Who: Hilda Wevers
What: Retired mental health nurse
Where: Carrington's Cafe
Why: Fifty years of experience
We drive around the grounds of the former Carrington Psychiatric Hospital. Hilda Wevers sits in the back seat, talking animatedly about the good old days.
"That used to be nurses' barracks,'' she says, pointing to an old prefab building. "I lived there for six years before I got married.''
Further down the track, closer to what is now the Mason Clinic, Hilda points out a woman sitting on a brick wall.
"That's the patient that slapped me once.''
More memories come pouring out. There's plenty of them. Hilda spent 50 years working
here as a mental health nurse. Bright-eyed and vigorous, sporting a starched hat and crisp white uniform, Hilda started off as a nurse aide at Auckland Mental Health Hospital, as it was known, in 1959.
"It's ironic, because my grandma lived in Waterview. We'd hear the sirens go off and the
general assumption was that someone had escaped. All I could think was 'Who the hell
would want to work there?','' she says.
Hilda's first impression of the geriatrics' ward was that the little old ladies in it behaved in a most un-little-old-ladylike fashion.
"Put it this way, they didn't know there were toilets. One Flew Over the Cuckoo's Nest would be an accurate description.''
Hilda's plan was to work for three months, save some money and get out of there. An extra 5 pounds a week coaxed her into staying on and completing three years of nursing training.
Hilda witnessed major changes to the mental health system over the decades that followed. New psychotic drugs came and went, electric-shock treatment fell out of favour and was used less often, occupational therapy and psychotherapy also changed things.
Better services meant many patients moved to halfway homes in nearby suburbs.
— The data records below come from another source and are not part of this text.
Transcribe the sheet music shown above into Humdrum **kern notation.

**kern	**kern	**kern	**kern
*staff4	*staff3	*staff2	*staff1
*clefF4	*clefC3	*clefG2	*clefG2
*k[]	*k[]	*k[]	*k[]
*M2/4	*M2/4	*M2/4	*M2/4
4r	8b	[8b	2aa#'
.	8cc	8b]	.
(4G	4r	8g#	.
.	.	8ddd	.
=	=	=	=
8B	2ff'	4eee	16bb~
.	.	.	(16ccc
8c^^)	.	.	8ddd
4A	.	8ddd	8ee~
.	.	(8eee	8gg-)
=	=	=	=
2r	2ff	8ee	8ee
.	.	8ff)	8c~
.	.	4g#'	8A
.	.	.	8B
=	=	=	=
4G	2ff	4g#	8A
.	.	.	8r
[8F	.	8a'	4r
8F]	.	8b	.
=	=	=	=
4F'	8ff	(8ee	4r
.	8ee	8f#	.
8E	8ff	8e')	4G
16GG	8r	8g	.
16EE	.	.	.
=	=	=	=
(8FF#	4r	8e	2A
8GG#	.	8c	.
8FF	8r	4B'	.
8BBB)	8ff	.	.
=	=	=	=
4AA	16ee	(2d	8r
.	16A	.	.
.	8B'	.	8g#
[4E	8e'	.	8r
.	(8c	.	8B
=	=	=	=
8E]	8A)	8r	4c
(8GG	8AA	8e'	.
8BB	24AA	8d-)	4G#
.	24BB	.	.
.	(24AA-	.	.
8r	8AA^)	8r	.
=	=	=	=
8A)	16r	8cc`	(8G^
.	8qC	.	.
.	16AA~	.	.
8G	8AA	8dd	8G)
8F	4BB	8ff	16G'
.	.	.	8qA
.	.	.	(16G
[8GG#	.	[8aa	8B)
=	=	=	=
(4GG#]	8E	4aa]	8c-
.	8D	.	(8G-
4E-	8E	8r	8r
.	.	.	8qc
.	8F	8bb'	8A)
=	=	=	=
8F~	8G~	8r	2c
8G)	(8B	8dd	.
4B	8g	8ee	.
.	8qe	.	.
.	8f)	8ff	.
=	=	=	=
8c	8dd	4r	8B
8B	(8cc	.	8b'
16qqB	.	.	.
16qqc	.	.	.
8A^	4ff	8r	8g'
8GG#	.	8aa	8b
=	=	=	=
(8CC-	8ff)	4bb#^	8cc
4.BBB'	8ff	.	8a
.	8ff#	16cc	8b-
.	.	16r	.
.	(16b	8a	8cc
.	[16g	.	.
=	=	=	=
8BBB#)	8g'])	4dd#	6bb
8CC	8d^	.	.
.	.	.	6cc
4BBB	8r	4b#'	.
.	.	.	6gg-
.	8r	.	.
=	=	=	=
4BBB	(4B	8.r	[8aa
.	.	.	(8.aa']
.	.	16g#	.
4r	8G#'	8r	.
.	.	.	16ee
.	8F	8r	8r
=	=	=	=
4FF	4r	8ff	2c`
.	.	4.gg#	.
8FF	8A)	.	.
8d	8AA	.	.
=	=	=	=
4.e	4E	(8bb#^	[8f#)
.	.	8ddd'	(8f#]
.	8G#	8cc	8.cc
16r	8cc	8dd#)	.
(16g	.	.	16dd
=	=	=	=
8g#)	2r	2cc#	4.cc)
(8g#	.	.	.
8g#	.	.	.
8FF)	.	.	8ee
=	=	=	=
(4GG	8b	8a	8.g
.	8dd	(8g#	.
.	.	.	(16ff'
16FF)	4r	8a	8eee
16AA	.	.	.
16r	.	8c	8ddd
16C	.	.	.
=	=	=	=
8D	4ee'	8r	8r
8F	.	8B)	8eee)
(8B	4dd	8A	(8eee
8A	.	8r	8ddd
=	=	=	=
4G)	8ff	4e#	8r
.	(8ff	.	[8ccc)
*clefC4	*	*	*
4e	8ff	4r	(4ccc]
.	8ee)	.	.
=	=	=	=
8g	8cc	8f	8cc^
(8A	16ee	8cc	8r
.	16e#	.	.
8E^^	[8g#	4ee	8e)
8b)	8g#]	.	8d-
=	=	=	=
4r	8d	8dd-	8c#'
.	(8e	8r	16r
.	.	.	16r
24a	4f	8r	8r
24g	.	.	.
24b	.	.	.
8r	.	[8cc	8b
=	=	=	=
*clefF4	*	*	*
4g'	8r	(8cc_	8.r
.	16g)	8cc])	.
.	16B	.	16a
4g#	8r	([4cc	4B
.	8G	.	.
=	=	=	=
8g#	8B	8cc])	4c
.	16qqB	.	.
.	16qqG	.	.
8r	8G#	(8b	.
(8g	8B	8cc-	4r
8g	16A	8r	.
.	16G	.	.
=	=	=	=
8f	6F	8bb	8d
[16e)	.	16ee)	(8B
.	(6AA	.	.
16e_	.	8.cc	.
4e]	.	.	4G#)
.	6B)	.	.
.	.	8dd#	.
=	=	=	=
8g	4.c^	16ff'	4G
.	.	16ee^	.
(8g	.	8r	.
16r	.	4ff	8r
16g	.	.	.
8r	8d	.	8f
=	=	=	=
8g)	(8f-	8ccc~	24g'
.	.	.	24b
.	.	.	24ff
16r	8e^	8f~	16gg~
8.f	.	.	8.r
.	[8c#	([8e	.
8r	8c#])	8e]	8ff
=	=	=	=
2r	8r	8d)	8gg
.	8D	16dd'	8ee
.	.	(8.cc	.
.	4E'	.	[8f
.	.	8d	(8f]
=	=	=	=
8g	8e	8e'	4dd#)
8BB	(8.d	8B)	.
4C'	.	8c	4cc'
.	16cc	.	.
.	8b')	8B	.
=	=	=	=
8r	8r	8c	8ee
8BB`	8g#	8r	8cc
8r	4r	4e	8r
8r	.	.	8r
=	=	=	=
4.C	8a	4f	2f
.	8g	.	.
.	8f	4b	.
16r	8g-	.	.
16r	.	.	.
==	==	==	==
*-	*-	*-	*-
Older patients - previously dumped in psychiatric hospitals - were moved to rest homes.
"There were major changes in attitude and the system became a lot more humane. In the past, there was a lot of stigma around psychotics and people were afraid.''
To many, they may have been the forgotten people. But to Hilda, many patients became like family.
"We put on a 31st birthday party for a patient once and he told me it was the first time he'd celebrated his birthday.''
The average working week was 60 hours. Staff shortages were acute and most nurses had only one day off a week. But it wasn't all hard yakka. After all, this was the swinging 60s - the days of beehive hairdos, frocks and rock'n'roll. Come 4.30 on a Friday afternoon, the nurses had taxis waiting to take them to the Great Northern hotel in the city, on the corner of Queen and Customs streets. The bars closed at 6pm, but the night was far from over.
"So where did you go after that?'' I ask tentatively.
After a moment's silence, Hilda leans across the table. "The ships,'' she whispers mischievously from behind her pink designer glasses about the docks that were a short walk from the hotel.
At 71, Hilda still likes to dance. And as if to prove it, she pulls a Village People CD from her Trelise Cooper shopping bag.
Carrington was scaled right down in the late 80s and early 90s. The hospital's old building was sold to Unitec and the Mason Clinic - Auckland's forensic mental health unit - opened in 1991.
"Forensics was new and exciting,'' recalls Hilda. "You'd wake up in the morning and wonder what would happen that day.''
Violent behaviour, the Privacy Act, high-profile patients. These were things Hilda hadn't
had to consider before. But again, she soldiered on - and did it with a smile on her face.
"All I can say is that I've been very lucky to have worked in this job and met some of the
people I have. I've had such an interesting job. I don't think too many people can say that.''
So where to from here? Surely after 50 years of hard work, one deserves a break. Perhaps a vacation in the South of France? But no. Two months into her retirement, Hilda volunteers at the West Auckland Hospice. As she departs, still sprightly, Hilda tells us to "be good girls now, won't you?''
I can't help but tell her that there's a new bar, The Northern Steamship, on the corner of Customs St. I wouldn't be surprised if I bumped into her there.
A building known as Carrington
The building on Carrington Rd, nowadays occupied by Unitec's faculty of art and design, was built in 1865.
Until the 1990s, it was a psychiatric hospital known under a variety of names: the Lunatic Asylum at the Whau, Auckland Lunatic Asylum, Avondale Hospital, Auckland Mental Health Hospital, Oakley Hospital and, finally, Carrington Psychiatric Hospital.
Money to build the asylum was raised by the provincial government and the plans brought from England. In 1877, a fire destroyed almost the entire first floor of the east wing and a female patient died.